Stored data
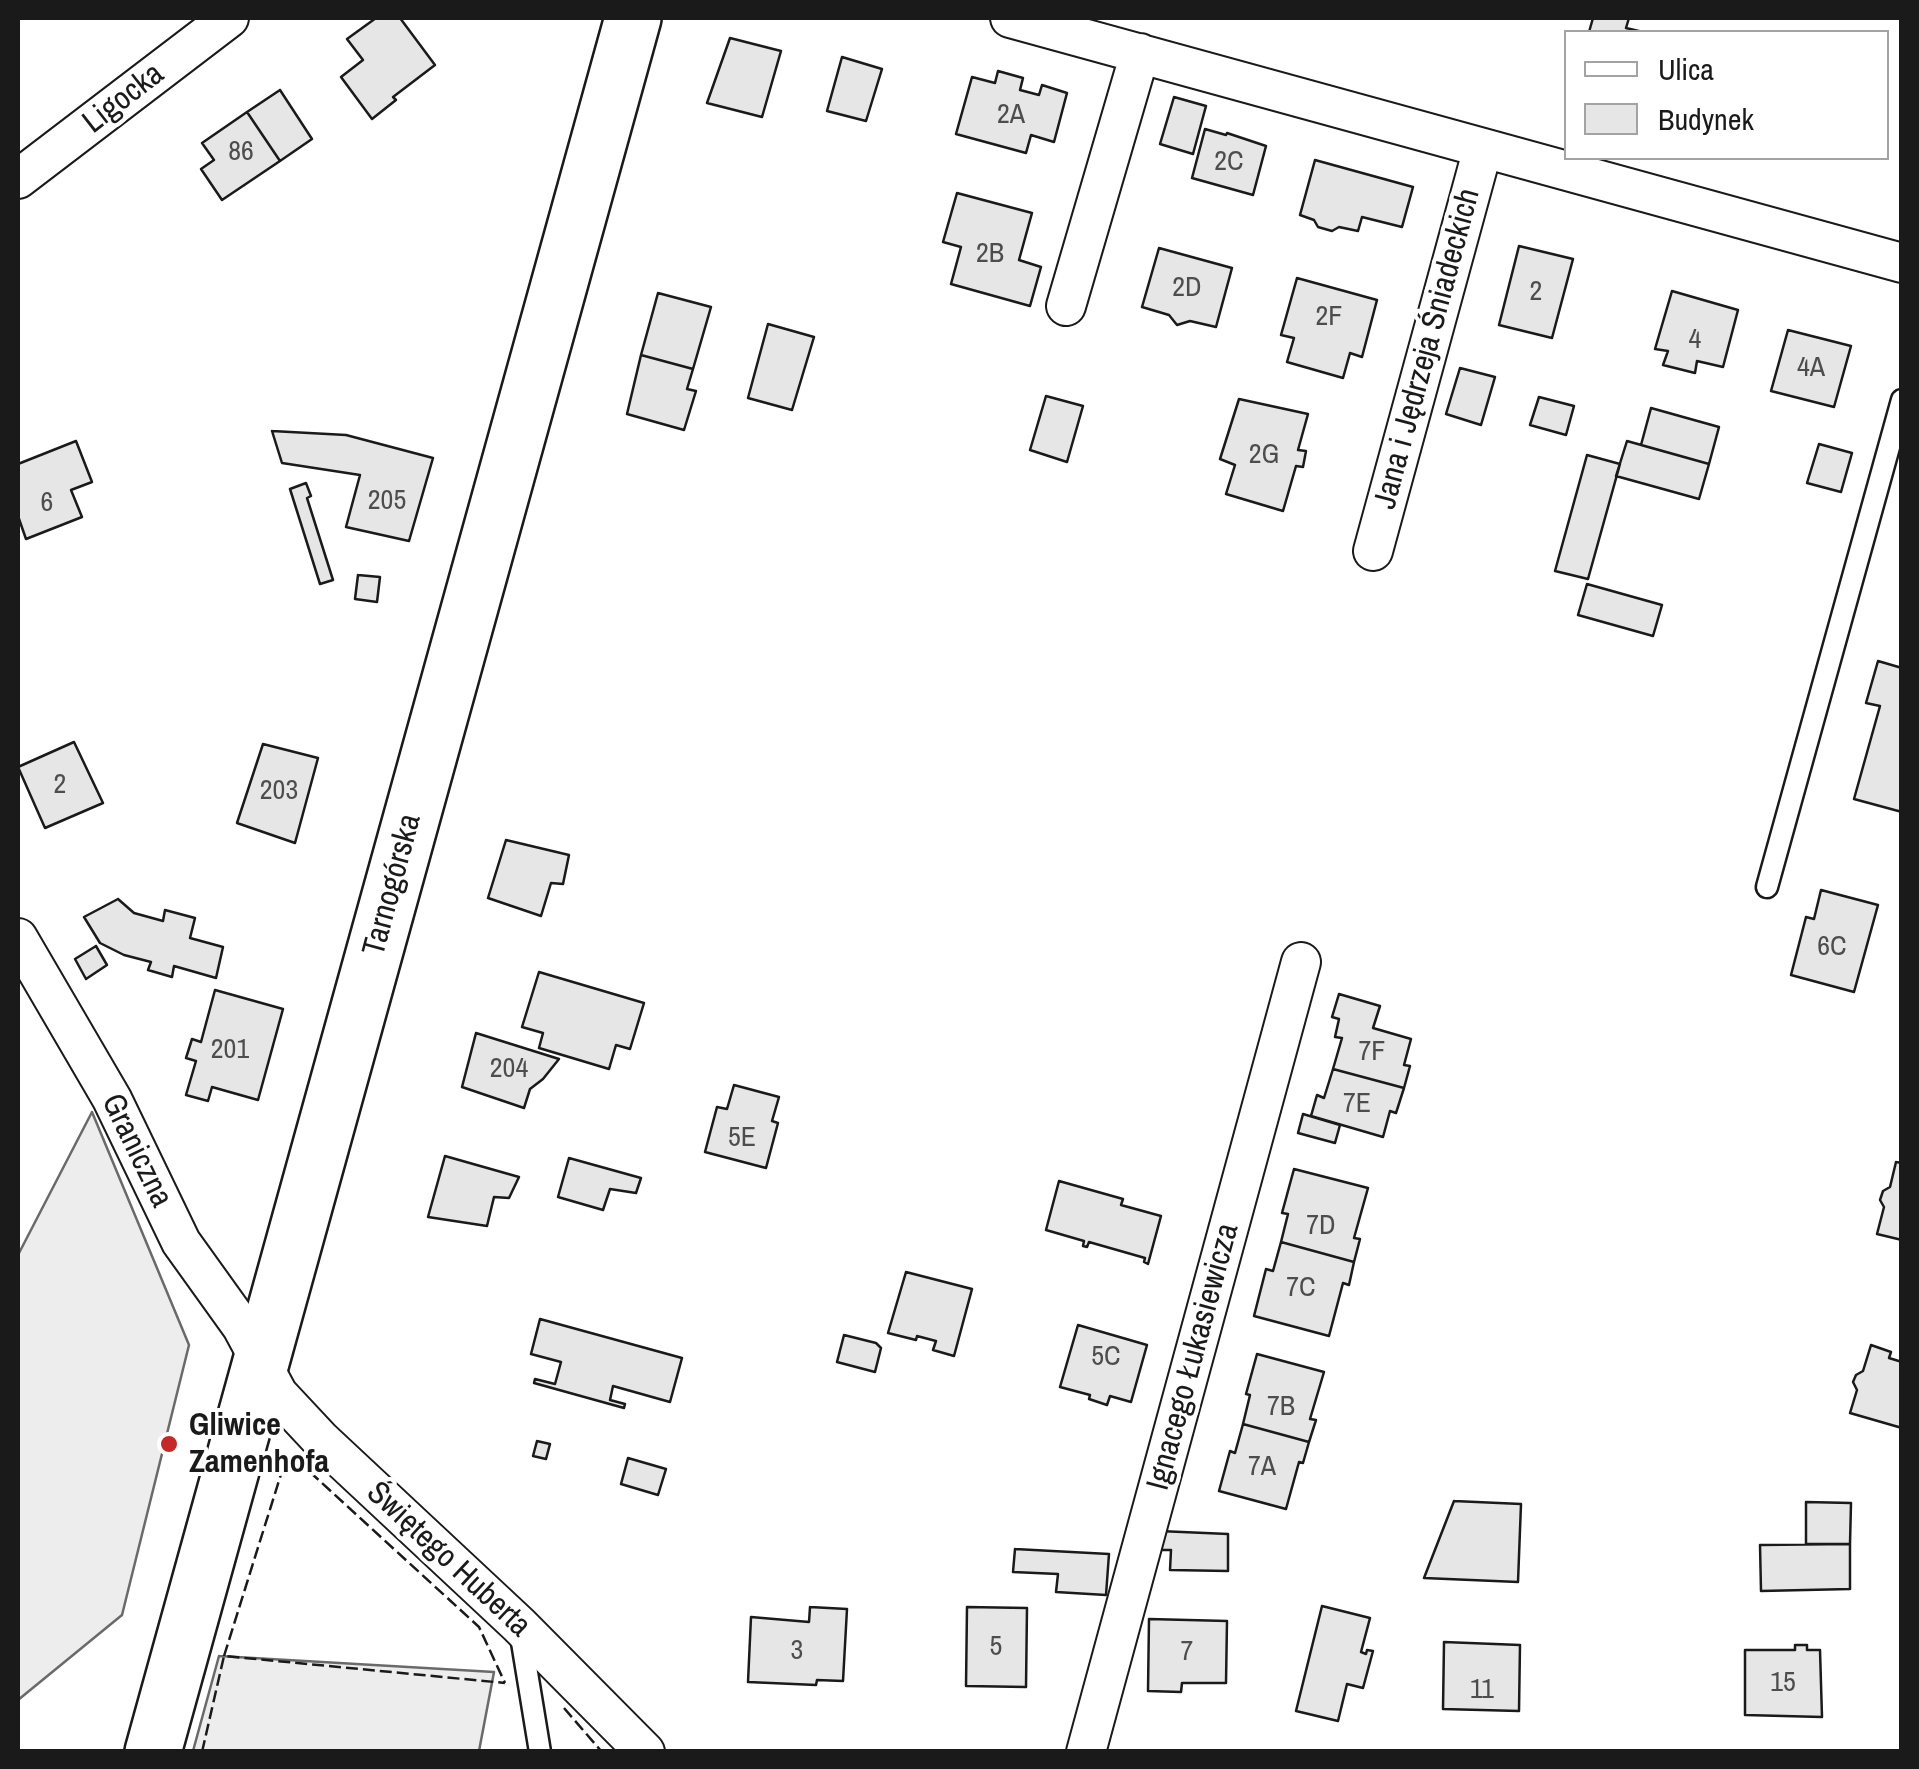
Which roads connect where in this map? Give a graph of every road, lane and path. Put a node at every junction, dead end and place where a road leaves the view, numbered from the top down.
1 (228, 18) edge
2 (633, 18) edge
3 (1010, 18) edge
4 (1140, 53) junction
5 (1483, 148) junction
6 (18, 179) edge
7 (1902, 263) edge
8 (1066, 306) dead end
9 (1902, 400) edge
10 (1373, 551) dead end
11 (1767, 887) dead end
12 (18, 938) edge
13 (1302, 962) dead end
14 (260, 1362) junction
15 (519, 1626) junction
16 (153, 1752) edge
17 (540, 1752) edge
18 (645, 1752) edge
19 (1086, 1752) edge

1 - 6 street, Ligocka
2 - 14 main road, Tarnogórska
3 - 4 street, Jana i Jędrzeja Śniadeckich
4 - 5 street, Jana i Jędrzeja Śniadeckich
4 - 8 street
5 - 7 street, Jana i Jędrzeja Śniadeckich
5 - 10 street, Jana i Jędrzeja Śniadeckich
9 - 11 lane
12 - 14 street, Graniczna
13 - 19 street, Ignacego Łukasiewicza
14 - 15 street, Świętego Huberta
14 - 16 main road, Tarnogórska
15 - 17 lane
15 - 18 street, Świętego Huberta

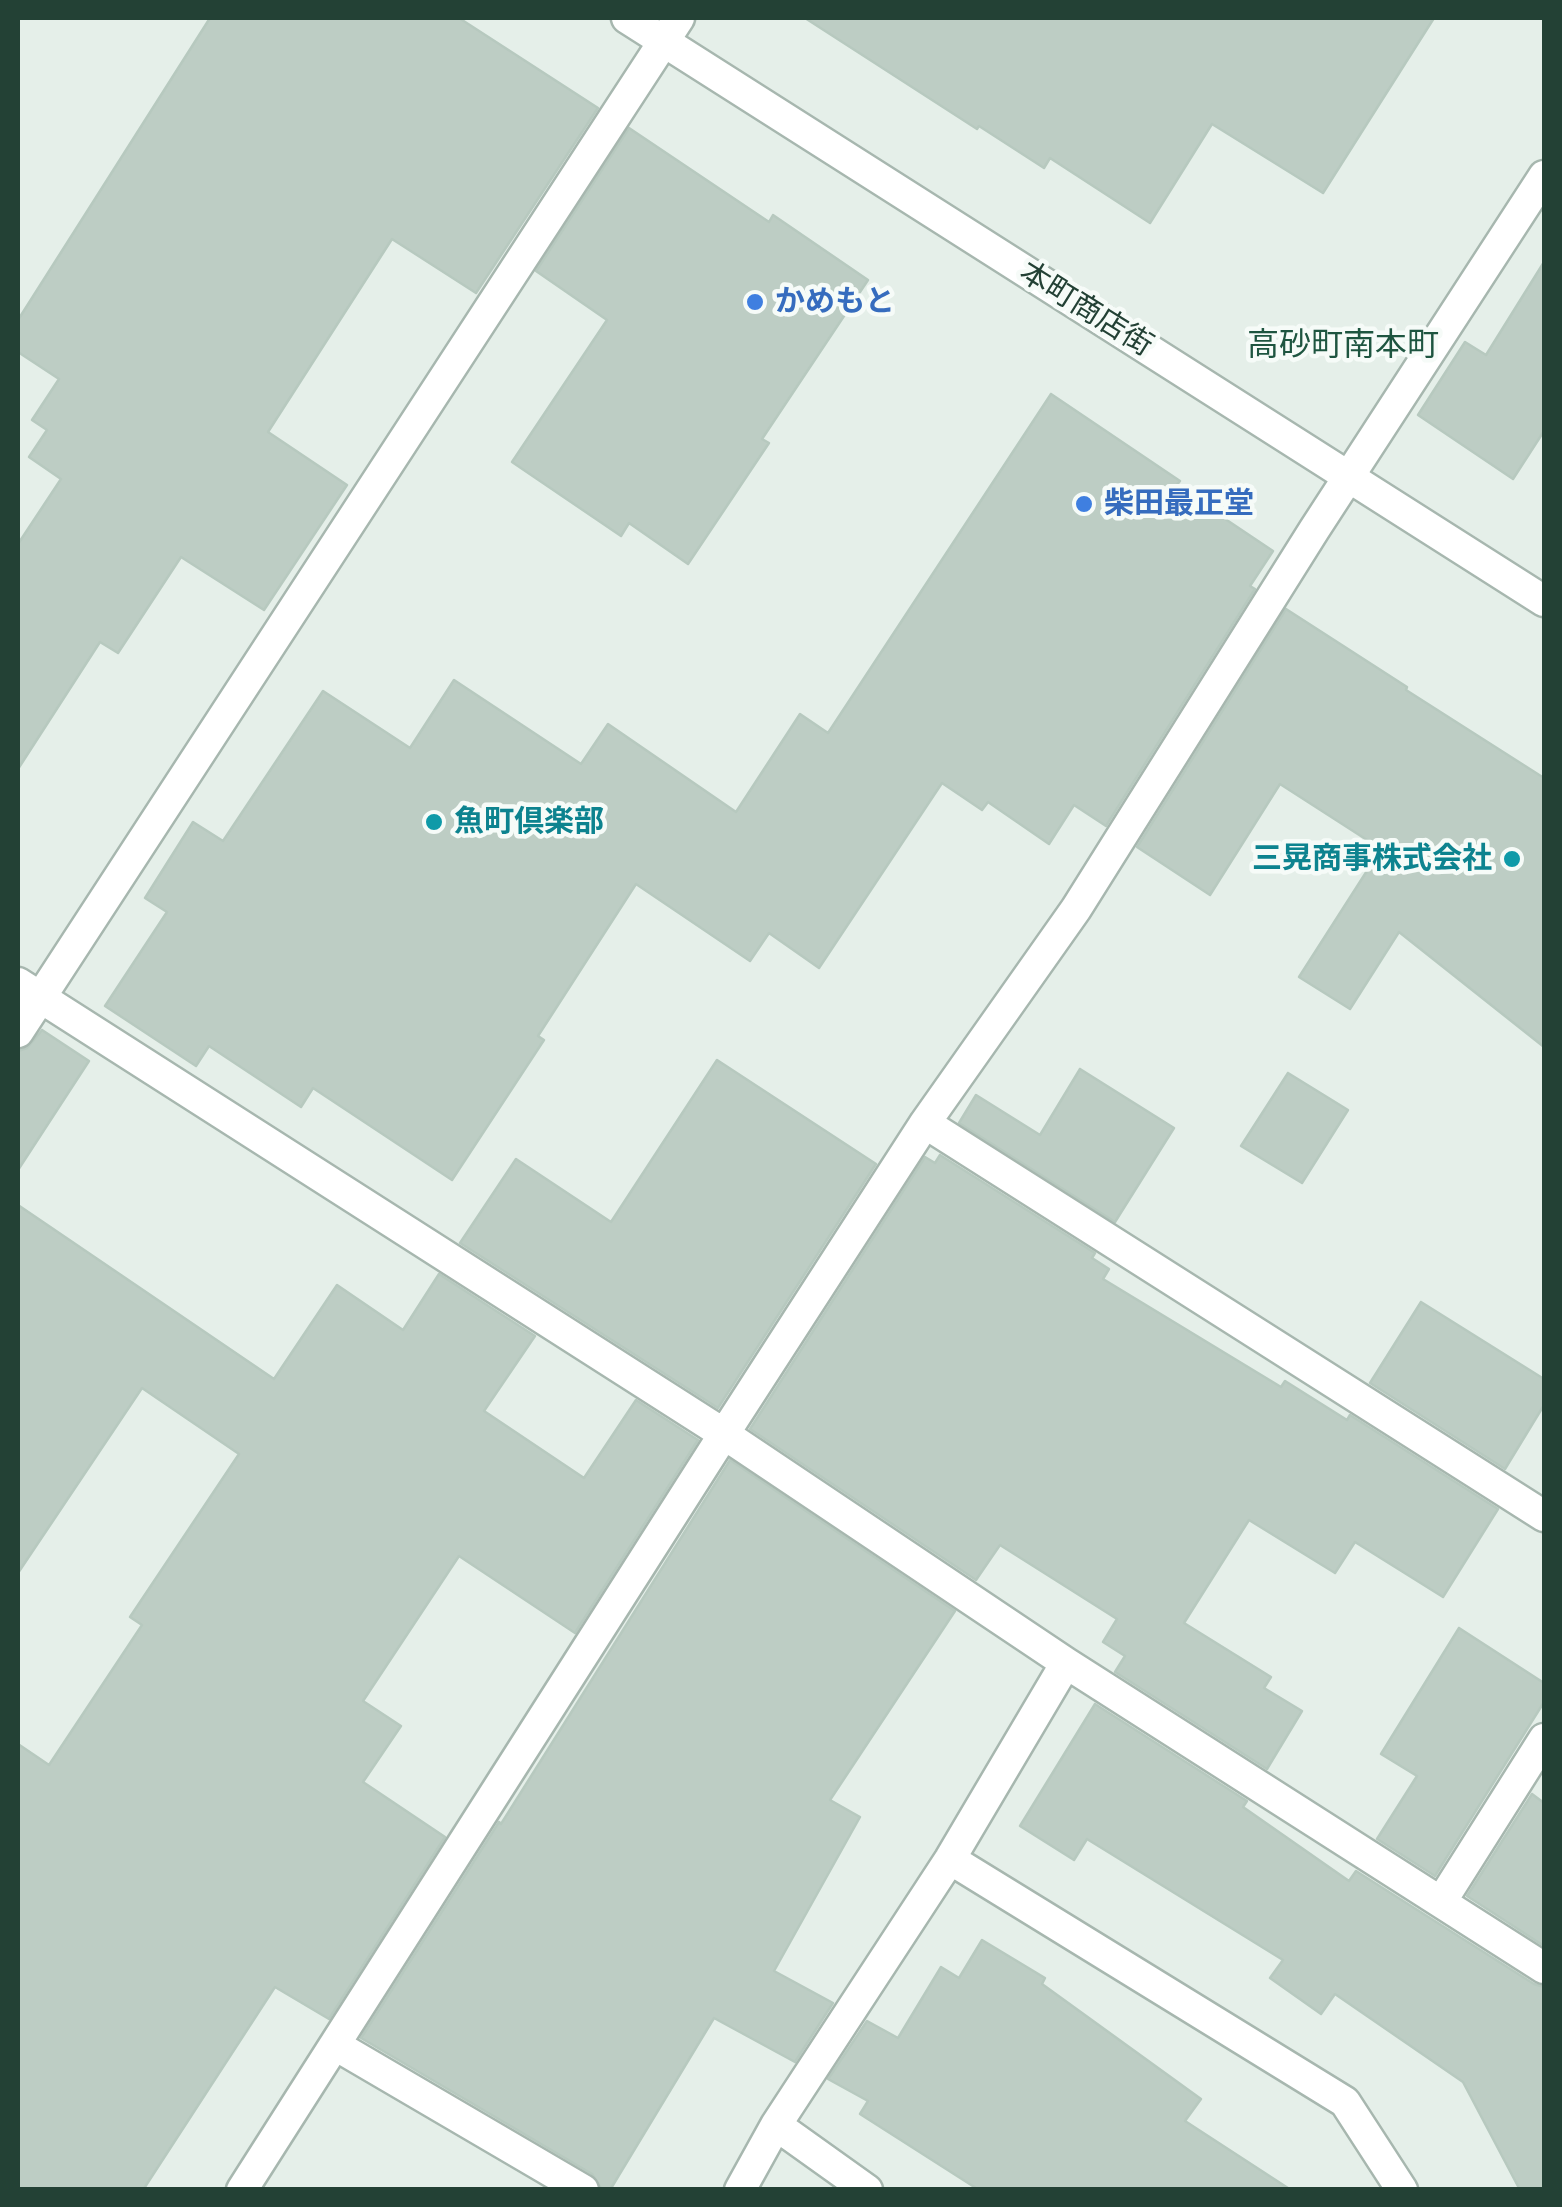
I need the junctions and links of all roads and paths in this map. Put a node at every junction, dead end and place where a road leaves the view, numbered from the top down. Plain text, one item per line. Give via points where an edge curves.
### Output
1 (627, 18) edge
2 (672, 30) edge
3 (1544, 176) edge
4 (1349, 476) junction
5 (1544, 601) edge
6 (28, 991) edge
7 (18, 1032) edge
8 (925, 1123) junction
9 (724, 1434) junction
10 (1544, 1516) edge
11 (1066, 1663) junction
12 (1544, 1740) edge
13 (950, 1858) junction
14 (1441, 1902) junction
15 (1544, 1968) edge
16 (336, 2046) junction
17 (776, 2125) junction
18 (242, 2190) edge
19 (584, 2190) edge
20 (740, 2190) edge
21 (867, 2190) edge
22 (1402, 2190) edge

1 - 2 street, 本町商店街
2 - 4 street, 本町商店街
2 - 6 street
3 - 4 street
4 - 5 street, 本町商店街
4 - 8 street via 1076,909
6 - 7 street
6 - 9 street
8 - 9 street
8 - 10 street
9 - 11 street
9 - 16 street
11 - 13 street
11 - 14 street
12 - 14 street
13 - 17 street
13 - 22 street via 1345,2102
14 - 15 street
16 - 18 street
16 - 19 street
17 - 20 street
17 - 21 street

Action item: Before printing anything, remove the pictures; then print all the records exactly.

Solution for this problem:
Which roads connect where in this map? Give a graph of every road, lane and path. Put a node at every junction, dead end and place where a road leaves the view, numbered from the top down.
1 (228, 18) edge
2 (633, 18) edge
3 (1010, 18) edge
4 (1140, 53) junction
5 (1483, 148) junction
6 (18, 179) edge
7 (1902, 263) edge
8 (1066, 306) dead end
9 (1902, 400) edge
10 (1373, 551) dead end
11 (1767, 887) dead end
12 (18, 938) edge
13 (1302, 962) dead end
14 (260, 1362) junction
15 (519, 1626) junction
16 (153, 1752) edge
17 (540, 1752) edge
18 (645, 1752) edge
19 (1086, 1752) edge

1 - 6 street, Ligocka
2 - 14 main road, Tarnogórska
3 - 4 street, Jana i Jędrzeja Śniadeckich
4 - 5 street, Jana i Jędrzeja Śniadeckich
4 - 8 street
5 - 7 street, Jana i Jędrzeja Śniadeckich
5 - 10 street, Jana i Jędrzeja Śniadeckich
9 - 11 lane
12 - 14 street, Graniczna
13 - 19 street, Ignacego Łukasiewicza
14 - 15 street, Świętego Huberta
14 - 16 main road, Tarnogórska
15 - 17 lane
15 - 18 street, Świętego Huberta

I need the junctions and links of all roads and paths in this map. Put a node at every junction, dead end and place where a road leaves the view, numbered from the top down. Plain text, one item per line. Give via points where an edge curves.
### Output
1 (627, 18) edge
2 (672, 30) edge
3 (1544, 176) edge
4 (1349, 476) junction
5 (1544, 601) edge
6 (28, 991) edge
7 (18, 1032) edge
8 (925, 1123) junction
9 (724, 1434) junction
10 (1544, 1516) edge
11 (1066, 1663) junction
12 (1544, 1740) edge
13 (950, 1858) junction
14 (1441, 1902) junction
15 (1544, 1968) edge
16 (336, 2046) junction
17 (776, 2125) junction
18 (242, 2190) edge
19 (584, 2190) edge
20 (740, 2190) edge
21 (867, 2190) edge
22 (1402, 2190) edge

1 - 2 street, 本町商店街
2 - 4 street, 本町商店街
2 - 6 street
3 - 4 street
4 - 5 street, 本町商店街
4 - 8 street via 1076,909
6 - 7 street
6 - 9 street
8 - 9 street
8 - 10 street
9 - 11 street
9 - 16 street
11 - 13 street
11 - 14 street
12 - 14 street
13 - 17 street
13 - 22 street via 1345,2102
14 - 15 street
16 - 18 street
16 - 19 street
17 - 20 street
17 - 21 street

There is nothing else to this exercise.